* Your goal: Quote every line of the data below word for word, but leave out the pictures.

[Dataset items]
━━━━━━━━━━━━━━━━━━━━━━━━━━━━━━
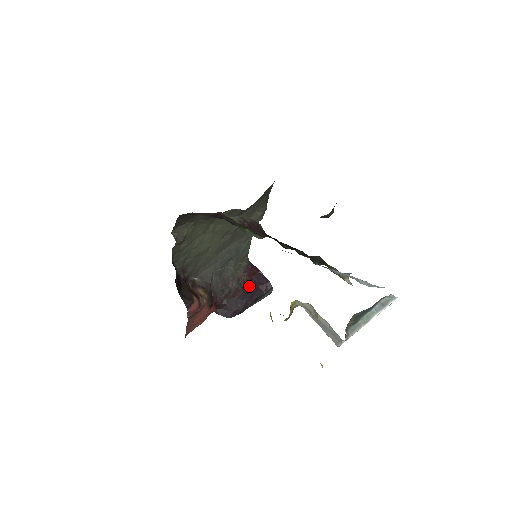
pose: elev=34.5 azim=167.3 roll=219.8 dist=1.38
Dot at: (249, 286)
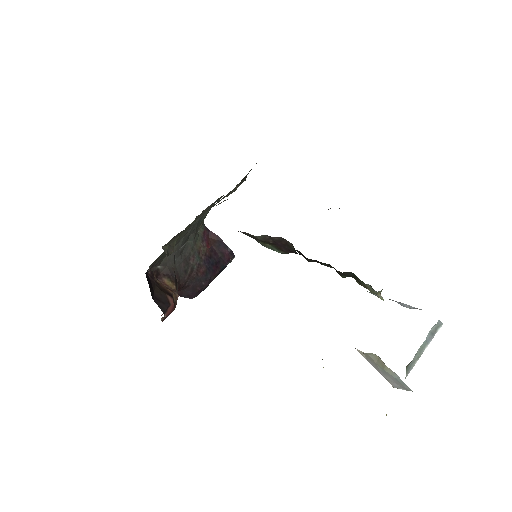
Dot at: (211, 259)
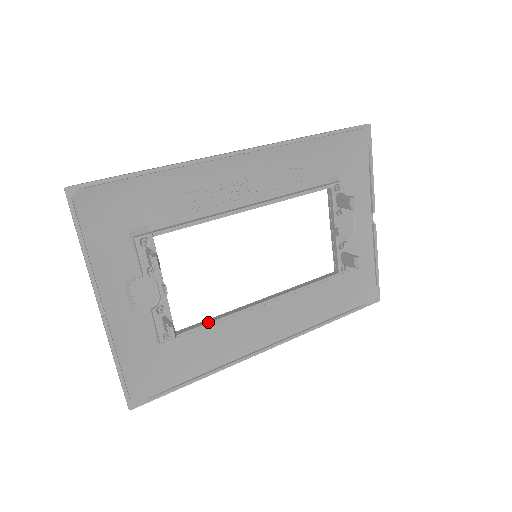
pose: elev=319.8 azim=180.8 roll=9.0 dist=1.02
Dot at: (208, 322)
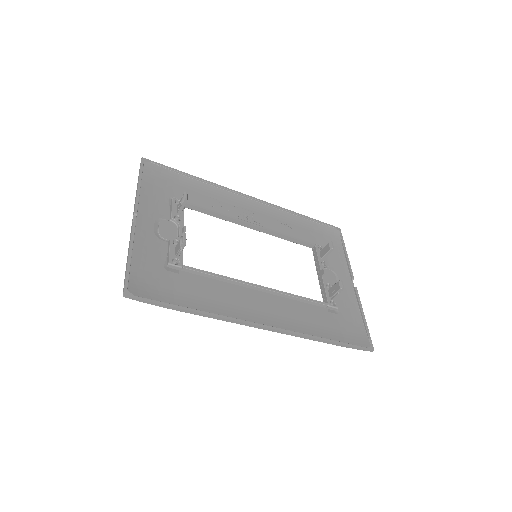
Dot at: (211, 273)
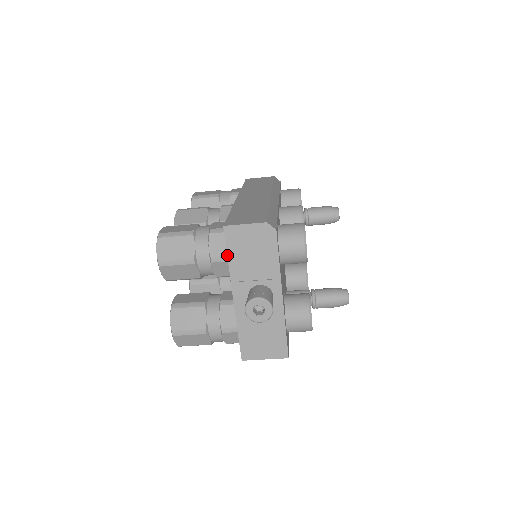
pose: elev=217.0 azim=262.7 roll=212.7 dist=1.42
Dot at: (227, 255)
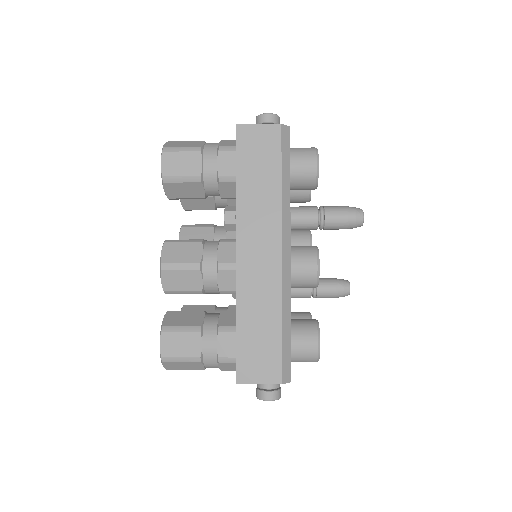
Dot at: occluded
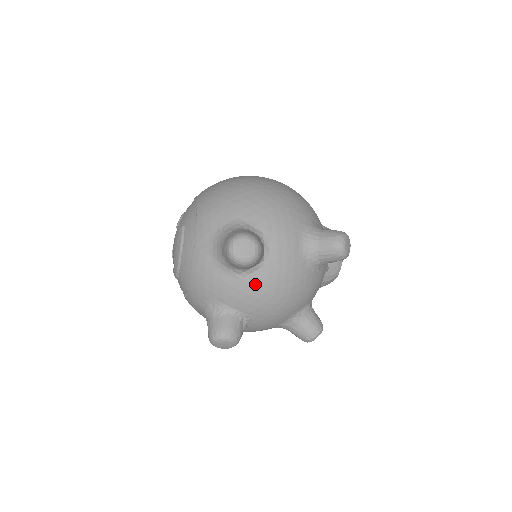
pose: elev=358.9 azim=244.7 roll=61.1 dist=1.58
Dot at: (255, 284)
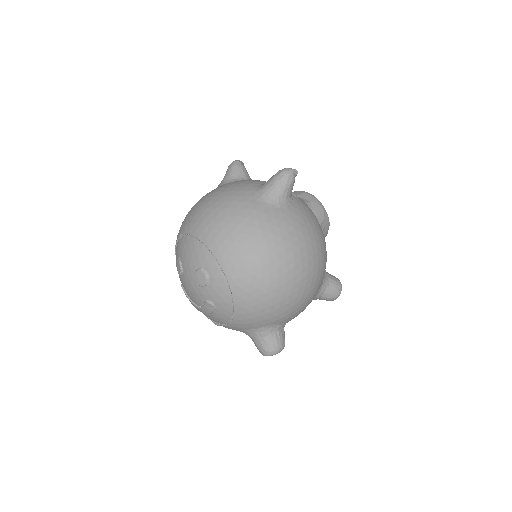
Dot at: occluded
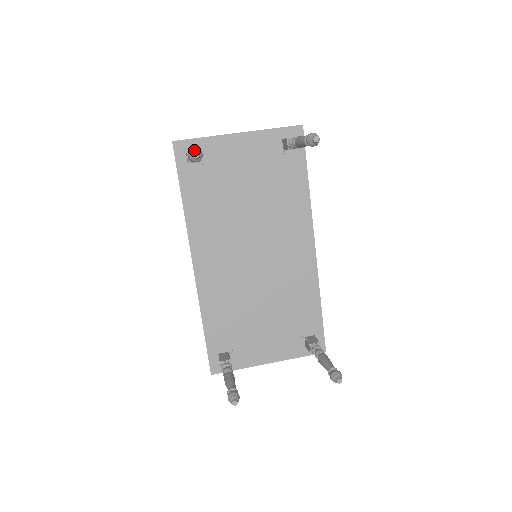
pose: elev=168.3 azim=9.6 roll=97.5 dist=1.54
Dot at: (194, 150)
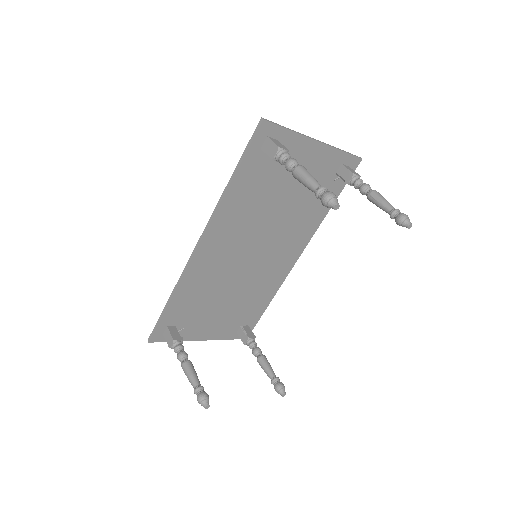
Dot at: (336, 199)
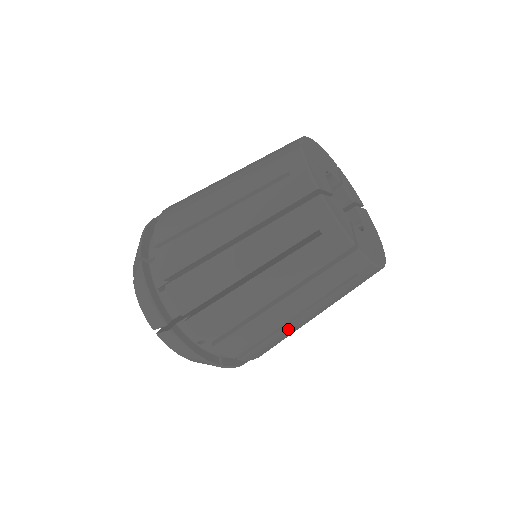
━━━━━━━━━━━━━━━━━━━━━━━━━━━━━━
* Answer to this exercise:
pose: elev=34.5 azim=167.3 roll=219.8 dist=1.38
Dot at: (249, 286)
Dot at: (211, 259)
pose: elev=319.8 azim=180.8 roll=9.0 dist=1.02
Dot at: (208, 322)
Dot at: (211, 273)
pose: elev=217.0 azim=262.7 roll=212.7 dist=1.42
Dot at: (227, 255)
Dot at: occluded
pose: elev=358.9 azim=244.7 roll=61.1 dist=1.58
Dot at: (255, 284)
Dot at: occluded
pose: elev=168.3 azim=9.6 roll=97.5 dist=1.54
Dot at: (194, 150)
Dot at: (336, 199)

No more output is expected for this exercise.